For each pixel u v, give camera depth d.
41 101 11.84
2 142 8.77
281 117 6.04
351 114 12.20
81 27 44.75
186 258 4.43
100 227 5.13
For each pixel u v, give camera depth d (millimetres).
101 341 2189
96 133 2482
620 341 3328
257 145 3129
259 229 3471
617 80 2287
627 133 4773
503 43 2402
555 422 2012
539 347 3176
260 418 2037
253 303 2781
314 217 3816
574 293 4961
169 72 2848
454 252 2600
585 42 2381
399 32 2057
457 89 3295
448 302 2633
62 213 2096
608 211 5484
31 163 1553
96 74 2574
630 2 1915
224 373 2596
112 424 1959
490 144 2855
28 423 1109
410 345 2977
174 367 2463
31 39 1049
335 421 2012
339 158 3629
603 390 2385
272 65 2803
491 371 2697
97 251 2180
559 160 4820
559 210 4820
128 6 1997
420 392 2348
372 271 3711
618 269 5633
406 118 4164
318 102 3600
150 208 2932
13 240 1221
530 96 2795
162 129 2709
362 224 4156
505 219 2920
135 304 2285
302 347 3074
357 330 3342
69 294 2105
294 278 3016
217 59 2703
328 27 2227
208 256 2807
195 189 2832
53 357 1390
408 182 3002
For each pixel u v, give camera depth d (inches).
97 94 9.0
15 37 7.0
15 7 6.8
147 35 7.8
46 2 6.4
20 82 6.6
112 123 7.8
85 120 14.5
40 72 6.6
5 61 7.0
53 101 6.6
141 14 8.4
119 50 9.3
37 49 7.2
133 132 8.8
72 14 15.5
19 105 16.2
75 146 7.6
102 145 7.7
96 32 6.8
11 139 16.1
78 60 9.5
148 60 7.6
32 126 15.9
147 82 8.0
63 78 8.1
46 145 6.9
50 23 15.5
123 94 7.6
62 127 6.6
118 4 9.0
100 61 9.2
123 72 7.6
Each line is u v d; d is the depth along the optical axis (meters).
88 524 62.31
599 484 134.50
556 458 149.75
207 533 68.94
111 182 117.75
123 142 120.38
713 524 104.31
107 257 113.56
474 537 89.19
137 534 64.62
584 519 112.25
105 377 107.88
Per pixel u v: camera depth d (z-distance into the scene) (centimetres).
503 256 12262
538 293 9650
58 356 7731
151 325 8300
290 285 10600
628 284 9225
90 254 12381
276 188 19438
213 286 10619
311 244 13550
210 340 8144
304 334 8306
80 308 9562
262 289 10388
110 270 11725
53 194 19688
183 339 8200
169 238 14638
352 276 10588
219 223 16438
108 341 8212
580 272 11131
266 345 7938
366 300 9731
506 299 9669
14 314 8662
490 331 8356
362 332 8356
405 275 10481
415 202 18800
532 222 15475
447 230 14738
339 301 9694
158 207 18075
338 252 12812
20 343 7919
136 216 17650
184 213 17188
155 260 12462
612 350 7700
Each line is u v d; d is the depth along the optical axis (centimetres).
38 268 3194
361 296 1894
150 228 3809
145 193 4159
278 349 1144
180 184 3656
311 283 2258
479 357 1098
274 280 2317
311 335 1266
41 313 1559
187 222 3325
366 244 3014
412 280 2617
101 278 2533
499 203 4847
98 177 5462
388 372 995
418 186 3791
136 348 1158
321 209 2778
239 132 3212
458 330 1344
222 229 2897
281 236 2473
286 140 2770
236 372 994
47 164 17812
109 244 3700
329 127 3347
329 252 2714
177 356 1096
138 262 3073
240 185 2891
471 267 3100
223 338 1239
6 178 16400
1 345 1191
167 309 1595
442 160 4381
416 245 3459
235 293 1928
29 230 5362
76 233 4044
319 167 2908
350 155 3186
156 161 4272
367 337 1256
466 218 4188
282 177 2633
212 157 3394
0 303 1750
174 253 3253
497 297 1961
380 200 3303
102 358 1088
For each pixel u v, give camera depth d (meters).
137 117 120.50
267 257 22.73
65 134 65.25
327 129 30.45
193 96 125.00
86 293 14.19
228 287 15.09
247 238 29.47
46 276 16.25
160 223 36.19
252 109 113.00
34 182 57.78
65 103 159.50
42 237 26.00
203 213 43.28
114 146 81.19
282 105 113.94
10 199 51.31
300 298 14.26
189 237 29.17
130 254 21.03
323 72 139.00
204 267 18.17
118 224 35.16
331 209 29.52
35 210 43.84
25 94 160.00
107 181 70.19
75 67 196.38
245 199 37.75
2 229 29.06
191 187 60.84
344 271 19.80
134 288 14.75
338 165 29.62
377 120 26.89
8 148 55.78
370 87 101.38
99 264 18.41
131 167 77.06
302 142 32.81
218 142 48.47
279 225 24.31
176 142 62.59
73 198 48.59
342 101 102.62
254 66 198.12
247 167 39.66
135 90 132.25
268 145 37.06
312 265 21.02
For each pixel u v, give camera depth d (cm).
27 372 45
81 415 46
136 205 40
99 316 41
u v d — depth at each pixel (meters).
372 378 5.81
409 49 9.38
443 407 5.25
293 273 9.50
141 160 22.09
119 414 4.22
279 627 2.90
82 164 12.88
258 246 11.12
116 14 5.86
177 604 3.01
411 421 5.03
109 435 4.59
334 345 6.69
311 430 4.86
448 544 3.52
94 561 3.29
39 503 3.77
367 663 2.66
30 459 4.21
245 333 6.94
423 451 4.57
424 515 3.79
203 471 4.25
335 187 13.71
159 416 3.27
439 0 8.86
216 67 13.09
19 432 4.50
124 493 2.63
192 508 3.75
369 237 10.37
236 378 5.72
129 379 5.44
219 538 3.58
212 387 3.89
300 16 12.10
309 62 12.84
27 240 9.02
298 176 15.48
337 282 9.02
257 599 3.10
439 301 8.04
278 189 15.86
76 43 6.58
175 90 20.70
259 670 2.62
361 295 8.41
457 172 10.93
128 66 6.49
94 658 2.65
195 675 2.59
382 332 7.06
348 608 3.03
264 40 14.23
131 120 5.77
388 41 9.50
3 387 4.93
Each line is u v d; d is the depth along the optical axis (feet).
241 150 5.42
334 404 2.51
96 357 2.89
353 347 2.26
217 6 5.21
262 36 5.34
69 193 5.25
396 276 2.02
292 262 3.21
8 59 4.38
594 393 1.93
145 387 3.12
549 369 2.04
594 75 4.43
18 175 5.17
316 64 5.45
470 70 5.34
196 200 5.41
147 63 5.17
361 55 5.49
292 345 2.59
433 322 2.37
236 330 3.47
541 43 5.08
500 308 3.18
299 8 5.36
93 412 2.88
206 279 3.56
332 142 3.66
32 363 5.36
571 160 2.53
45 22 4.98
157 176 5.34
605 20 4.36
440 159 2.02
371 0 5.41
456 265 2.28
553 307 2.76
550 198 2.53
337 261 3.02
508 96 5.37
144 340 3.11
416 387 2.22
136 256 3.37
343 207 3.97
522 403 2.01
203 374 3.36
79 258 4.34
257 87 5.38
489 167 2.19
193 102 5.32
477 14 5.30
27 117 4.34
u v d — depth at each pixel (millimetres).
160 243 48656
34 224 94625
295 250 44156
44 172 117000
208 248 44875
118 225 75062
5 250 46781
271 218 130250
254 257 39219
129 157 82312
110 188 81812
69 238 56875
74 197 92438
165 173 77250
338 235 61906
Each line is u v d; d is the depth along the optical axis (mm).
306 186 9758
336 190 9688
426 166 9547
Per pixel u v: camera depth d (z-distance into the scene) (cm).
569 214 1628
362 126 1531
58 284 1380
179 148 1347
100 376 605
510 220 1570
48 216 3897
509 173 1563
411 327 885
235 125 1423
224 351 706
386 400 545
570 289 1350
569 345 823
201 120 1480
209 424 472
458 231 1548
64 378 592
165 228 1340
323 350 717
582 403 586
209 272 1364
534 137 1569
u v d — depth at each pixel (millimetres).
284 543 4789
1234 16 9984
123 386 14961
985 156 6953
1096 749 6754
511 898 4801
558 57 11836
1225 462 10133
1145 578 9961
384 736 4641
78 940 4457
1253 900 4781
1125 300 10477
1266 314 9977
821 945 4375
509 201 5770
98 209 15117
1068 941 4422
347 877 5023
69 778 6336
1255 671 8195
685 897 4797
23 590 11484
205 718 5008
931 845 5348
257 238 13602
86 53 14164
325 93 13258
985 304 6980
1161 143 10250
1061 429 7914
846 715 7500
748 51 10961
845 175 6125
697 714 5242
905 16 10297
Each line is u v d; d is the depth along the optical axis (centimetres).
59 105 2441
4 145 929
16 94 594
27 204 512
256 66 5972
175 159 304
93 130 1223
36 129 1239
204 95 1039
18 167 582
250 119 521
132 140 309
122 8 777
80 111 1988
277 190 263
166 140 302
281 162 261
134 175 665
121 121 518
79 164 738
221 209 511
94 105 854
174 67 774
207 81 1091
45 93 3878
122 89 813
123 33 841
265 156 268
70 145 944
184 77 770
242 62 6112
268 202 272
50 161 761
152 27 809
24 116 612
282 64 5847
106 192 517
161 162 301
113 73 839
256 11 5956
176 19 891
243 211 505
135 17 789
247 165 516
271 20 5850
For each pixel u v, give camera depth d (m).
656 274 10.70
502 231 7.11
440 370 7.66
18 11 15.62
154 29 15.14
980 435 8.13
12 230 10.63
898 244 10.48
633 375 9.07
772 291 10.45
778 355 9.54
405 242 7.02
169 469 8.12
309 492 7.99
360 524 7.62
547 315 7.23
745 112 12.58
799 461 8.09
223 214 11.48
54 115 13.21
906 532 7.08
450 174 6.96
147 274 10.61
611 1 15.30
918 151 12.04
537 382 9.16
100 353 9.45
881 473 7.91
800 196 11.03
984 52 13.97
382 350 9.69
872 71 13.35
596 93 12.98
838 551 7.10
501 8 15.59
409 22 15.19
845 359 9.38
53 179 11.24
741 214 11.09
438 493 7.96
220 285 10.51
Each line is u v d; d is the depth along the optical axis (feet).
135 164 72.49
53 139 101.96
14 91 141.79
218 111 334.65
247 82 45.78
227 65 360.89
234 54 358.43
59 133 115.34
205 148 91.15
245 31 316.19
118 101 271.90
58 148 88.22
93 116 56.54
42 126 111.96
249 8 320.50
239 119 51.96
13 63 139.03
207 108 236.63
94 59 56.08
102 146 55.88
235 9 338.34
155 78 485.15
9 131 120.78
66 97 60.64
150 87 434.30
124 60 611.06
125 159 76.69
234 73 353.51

══════

TASK TO COMPLETE:
Using only the entries above, output the line with "420 392 2348", the line with "105 377 107.88", and all lines between them, exactly as they stand.

EXERCISE ANSWER:
420 392 2348
372 271 3711
618 269 5633
406 118 4164
318 102 3600
150 208 2932
13 240 1221
530 96 2795
162 129 2709
362 224 4156
505 219 2920
135 304 2285
302 347 3074
357 330 3342
69 294 2105
294 278 3016
217 59 2703
328 27 2227
208 256 2807
195 189 2832
53 357 1390
408 182 3002
For each pixel u v, give camera depth d (inches).
97 94 9.0
15 37 7.0
15 7 6.8
147 35 7.8
46 2 6.4
20 82 6.6
112 123 7.8
85 120 14.5
40 72 6.6
5 61 7.0
53 101 6.6
141 14 8.4
119 50 9.3
37 49 7.2
133 132 8.8
72 14 15.5
19 105 16.2
75 146 7.6
102 145 7.7
96 32 6.8
11 139 16.1
78 60 9.5
148 60 7.6
32 126 15.9
147 82 8.0
63 78 8.1
46 145 6.9
50 23 15.5
123 94 7.6
62 127 6.6
118 4 9.0
100 61 9.2
123 72 7.6
Each line is u v d; d is the depth along the optical axis (meters).
88 524 62.31
599 484 134.50
556 458 149.75
207 533 68.94
111 182 117.75
123 142 120.38
713 524 104.31
107 257 113.56
474 537 89.19
137 534 64.62
584 519 112.25
105 377 107.88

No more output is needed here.